⟨

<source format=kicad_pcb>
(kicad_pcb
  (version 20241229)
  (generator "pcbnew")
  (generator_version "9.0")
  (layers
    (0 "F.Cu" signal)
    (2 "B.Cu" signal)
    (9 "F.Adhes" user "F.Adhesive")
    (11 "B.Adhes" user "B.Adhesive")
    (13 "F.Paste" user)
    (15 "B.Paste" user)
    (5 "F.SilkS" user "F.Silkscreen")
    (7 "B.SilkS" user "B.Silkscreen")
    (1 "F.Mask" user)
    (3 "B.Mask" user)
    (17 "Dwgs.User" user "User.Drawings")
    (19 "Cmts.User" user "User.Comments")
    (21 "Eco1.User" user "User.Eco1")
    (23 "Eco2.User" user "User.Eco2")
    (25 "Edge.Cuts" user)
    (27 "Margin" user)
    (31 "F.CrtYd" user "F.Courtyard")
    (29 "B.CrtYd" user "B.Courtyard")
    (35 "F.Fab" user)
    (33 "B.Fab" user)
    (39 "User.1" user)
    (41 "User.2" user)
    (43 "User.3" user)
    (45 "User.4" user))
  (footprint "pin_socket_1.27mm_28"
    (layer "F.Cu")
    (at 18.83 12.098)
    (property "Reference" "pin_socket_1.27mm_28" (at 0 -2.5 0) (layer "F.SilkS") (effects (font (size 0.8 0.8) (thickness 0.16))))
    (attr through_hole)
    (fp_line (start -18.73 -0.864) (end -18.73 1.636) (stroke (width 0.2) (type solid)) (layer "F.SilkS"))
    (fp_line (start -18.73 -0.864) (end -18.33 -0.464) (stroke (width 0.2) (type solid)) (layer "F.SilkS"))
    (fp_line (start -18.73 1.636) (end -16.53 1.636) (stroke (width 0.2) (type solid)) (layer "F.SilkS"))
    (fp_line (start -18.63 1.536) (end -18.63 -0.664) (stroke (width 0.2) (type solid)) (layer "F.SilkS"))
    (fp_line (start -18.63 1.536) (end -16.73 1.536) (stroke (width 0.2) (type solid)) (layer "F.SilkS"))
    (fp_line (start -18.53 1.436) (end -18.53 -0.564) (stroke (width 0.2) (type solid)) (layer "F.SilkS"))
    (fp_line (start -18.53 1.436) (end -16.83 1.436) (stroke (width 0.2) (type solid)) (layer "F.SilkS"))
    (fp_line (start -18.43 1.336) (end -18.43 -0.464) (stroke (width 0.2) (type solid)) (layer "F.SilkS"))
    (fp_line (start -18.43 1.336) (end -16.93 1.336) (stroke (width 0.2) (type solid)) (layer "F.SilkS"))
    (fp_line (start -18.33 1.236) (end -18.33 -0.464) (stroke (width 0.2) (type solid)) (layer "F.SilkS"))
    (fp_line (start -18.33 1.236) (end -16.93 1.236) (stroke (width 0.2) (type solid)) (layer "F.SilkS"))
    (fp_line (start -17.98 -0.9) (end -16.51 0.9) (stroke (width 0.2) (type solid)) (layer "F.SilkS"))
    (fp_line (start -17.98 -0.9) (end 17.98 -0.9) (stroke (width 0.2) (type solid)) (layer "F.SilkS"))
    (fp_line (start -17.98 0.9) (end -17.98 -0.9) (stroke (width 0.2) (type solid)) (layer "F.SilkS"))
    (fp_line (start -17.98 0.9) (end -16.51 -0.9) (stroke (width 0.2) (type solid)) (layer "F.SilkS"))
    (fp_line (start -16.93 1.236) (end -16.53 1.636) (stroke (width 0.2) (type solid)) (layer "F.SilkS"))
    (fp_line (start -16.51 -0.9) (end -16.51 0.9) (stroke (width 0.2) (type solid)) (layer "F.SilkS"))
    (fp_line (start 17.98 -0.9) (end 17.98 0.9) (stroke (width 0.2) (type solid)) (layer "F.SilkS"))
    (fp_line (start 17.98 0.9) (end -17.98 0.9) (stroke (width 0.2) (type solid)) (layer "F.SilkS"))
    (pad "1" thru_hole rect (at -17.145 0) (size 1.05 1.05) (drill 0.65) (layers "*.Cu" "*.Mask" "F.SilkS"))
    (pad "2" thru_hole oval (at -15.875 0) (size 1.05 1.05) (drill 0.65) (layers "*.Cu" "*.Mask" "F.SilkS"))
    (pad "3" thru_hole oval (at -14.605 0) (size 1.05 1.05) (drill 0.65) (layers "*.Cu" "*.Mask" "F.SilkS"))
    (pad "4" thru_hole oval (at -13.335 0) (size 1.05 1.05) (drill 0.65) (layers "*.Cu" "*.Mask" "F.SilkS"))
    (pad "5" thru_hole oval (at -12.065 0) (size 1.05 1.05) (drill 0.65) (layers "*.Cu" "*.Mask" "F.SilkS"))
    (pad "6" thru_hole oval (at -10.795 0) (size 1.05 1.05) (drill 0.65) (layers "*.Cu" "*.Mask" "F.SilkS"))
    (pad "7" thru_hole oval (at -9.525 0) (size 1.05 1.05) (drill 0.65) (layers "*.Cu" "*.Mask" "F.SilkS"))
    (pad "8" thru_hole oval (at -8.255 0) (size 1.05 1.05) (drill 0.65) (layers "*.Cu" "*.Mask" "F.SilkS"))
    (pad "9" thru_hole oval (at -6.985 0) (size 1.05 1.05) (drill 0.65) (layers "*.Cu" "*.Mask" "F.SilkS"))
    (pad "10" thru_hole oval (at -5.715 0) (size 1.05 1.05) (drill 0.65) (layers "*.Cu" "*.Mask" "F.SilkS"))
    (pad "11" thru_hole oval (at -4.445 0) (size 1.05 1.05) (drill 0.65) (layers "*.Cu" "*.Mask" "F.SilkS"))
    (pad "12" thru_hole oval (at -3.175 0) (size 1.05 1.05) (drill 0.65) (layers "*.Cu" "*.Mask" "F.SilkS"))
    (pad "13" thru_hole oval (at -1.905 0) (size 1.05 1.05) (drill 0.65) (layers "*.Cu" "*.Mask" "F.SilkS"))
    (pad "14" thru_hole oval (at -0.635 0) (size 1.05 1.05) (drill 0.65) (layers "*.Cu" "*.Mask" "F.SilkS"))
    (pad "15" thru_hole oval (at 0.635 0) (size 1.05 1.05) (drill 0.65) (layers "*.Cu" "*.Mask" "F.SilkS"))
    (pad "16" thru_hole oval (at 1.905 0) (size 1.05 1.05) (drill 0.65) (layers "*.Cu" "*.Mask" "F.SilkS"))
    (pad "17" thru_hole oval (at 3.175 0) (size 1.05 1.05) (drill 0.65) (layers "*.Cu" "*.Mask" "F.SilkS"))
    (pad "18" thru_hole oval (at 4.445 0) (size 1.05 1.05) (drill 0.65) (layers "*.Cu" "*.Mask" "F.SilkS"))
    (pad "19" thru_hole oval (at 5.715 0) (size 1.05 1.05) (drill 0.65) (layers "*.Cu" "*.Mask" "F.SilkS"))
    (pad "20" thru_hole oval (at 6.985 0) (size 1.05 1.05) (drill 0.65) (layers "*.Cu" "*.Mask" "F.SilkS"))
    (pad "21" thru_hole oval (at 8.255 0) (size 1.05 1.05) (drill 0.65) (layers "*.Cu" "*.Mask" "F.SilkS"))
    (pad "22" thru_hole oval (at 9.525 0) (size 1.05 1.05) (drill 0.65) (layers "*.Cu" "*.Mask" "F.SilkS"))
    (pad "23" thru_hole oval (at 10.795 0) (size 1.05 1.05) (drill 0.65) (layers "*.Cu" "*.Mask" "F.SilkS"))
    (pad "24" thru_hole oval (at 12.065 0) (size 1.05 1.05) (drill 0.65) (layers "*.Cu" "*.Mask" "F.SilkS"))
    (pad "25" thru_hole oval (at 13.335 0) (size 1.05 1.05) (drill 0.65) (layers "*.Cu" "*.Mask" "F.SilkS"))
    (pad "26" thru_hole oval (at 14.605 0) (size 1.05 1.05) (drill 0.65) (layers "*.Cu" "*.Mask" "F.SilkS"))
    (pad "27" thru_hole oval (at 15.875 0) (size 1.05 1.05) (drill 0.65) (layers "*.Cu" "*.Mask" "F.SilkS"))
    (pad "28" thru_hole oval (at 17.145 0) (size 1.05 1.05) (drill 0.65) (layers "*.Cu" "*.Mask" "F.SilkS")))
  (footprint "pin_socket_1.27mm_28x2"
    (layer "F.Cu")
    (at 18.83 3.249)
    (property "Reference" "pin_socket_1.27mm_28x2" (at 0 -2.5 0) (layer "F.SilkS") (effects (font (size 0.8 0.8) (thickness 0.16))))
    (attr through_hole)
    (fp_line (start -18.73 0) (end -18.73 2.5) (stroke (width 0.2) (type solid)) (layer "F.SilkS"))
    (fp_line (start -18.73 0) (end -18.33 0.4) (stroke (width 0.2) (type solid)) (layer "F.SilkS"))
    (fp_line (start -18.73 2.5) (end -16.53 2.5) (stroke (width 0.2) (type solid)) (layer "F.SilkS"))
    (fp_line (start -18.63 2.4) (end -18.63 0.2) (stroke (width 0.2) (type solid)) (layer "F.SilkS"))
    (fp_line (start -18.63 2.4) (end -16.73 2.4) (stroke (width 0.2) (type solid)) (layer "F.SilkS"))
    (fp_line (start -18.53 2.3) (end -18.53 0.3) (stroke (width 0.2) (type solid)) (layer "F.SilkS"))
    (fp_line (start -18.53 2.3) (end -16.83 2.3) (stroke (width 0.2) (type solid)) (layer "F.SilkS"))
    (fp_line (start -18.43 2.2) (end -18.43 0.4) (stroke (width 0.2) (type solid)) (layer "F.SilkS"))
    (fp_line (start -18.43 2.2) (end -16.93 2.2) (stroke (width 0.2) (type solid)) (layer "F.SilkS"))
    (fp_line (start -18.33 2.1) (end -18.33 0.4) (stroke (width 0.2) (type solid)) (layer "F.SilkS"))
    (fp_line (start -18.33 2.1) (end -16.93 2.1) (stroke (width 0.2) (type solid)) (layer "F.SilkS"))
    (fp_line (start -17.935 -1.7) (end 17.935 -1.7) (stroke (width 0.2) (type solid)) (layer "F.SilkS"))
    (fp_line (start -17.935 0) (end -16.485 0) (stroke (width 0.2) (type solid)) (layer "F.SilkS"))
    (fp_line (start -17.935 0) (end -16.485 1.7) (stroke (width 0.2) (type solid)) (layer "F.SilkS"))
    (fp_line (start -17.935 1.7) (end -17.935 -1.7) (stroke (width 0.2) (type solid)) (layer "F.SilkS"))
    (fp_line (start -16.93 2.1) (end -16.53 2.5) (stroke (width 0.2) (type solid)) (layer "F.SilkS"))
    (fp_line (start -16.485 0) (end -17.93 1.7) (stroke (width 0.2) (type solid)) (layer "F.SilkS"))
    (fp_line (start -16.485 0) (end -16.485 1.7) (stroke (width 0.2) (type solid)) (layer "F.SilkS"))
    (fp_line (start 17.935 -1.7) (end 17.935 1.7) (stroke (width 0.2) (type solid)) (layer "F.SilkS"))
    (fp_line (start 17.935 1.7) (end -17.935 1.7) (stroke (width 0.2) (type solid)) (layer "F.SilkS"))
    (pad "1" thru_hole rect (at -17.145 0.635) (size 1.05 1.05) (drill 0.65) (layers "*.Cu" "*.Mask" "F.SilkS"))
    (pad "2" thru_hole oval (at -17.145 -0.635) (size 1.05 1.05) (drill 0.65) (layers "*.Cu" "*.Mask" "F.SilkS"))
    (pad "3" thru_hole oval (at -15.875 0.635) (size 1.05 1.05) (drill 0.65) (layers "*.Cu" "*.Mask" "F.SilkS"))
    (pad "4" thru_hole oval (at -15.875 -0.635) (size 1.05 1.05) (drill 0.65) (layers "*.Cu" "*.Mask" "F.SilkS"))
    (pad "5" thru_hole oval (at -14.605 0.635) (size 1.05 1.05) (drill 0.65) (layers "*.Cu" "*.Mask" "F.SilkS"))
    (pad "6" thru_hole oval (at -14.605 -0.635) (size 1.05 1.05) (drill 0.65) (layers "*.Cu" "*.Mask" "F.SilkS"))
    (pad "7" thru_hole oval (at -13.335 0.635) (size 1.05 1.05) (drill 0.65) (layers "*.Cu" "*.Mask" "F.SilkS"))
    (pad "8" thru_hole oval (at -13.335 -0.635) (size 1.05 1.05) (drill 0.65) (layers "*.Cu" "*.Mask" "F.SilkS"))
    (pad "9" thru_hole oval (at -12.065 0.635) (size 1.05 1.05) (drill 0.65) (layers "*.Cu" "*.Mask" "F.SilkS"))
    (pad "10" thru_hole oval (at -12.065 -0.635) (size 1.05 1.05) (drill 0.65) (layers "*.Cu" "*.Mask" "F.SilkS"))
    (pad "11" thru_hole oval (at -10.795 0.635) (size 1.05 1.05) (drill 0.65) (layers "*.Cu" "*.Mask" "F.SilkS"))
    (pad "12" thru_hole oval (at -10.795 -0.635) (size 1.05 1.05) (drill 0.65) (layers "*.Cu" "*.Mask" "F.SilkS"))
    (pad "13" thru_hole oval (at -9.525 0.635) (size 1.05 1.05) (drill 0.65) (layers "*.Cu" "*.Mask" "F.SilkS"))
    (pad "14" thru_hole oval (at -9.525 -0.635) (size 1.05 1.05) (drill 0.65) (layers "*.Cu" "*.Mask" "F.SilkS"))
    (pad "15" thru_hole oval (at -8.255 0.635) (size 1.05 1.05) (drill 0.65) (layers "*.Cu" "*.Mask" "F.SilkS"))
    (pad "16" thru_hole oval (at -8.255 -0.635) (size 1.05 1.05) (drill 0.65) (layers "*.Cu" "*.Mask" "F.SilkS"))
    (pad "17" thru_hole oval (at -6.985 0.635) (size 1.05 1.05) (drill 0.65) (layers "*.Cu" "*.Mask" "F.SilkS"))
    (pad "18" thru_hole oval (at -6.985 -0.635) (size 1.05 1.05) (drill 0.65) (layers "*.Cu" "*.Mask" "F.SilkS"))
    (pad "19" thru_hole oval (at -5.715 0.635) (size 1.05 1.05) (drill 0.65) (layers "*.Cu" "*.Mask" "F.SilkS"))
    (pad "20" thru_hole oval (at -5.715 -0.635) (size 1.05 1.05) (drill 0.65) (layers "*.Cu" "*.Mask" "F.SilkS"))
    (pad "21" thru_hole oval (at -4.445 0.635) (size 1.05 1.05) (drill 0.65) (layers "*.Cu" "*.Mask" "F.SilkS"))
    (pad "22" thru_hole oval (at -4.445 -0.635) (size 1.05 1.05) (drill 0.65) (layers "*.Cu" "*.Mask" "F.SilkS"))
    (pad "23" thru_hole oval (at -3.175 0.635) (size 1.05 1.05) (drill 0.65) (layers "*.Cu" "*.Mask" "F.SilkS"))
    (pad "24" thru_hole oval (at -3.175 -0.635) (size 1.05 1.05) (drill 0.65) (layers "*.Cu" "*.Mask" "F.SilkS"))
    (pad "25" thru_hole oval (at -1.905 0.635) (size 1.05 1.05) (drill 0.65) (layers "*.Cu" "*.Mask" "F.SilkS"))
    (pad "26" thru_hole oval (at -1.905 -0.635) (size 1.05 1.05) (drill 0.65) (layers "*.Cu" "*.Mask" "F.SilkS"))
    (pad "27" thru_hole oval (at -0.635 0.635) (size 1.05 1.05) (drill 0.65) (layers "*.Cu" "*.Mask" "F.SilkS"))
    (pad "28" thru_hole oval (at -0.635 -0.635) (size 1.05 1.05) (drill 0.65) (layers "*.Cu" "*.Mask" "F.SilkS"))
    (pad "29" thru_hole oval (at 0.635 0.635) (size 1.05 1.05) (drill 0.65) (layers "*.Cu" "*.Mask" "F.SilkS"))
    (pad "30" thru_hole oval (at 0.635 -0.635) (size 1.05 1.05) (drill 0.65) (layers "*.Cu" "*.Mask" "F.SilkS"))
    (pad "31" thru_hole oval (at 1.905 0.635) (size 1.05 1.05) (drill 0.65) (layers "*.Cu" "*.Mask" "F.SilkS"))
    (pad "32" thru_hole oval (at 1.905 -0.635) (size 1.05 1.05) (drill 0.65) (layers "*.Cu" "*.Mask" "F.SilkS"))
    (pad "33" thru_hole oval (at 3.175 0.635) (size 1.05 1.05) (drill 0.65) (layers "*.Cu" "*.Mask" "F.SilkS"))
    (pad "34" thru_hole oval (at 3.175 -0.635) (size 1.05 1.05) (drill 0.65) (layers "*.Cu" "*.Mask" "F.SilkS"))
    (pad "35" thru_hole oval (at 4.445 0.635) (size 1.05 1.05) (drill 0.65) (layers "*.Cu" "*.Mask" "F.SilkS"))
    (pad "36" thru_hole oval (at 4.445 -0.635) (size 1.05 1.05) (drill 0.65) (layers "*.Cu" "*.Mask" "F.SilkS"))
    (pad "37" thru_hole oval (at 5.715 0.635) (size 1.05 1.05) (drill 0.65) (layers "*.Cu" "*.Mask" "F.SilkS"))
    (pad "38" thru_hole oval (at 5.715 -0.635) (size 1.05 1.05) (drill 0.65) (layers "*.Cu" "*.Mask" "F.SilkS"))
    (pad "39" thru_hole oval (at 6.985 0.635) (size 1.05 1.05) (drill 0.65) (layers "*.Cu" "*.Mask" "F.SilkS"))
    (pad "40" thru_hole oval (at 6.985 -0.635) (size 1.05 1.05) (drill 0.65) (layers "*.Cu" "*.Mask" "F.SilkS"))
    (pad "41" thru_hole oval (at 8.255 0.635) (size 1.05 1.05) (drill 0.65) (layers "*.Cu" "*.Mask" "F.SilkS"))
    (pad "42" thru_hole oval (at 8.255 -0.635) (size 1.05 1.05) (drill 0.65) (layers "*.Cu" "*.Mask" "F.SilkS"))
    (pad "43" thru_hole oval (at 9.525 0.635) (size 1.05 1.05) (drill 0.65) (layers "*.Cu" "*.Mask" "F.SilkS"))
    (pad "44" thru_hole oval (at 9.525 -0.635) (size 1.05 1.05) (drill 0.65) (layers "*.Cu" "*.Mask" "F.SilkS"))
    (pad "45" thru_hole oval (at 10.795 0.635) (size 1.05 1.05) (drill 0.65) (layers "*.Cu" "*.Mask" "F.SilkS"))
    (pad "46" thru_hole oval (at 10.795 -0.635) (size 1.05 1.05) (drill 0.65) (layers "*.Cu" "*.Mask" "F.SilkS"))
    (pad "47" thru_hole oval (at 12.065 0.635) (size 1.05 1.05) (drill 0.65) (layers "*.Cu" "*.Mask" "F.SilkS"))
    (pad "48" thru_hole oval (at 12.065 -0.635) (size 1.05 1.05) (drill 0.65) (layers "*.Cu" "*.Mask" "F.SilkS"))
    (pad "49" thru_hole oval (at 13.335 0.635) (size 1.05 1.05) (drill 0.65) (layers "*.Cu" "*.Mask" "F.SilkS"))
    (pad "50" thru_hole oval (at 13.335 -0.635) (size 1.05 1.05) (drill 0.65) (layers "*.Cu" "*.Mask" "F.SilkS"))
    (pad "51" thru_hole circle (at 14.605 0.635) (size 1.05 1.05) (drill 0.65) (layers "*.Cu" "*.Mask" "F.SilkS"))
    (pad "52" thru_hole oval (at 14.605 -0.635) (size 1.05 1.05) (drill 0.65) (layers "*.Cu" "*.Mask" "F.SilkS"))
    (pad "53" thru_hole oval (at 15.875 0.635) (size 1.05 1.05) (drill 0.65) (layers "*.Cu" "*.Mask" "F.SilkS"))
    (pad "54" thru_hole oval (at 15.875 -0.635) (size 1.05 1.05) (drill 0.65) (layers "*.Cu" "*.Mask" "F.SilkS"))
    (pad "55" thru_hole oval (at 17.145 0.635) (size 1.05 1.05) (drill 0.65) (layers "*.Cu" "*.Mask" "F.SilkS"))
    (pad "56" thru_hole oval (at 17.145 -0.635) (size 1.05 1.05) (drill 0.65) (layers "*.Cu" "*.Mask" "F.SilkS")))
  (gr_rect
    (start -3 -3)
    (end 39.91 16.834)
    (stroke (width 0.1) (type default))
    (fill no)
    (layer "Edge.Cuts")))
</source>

⟩

Run a filter over the data above and keep each line that contains the word "footprint".

* **OUTPUT FOR THIS TASK**
  (footprint "pin_socket_1.27mm_28"
  (footprint "pin_socket_1.27mm_28x2"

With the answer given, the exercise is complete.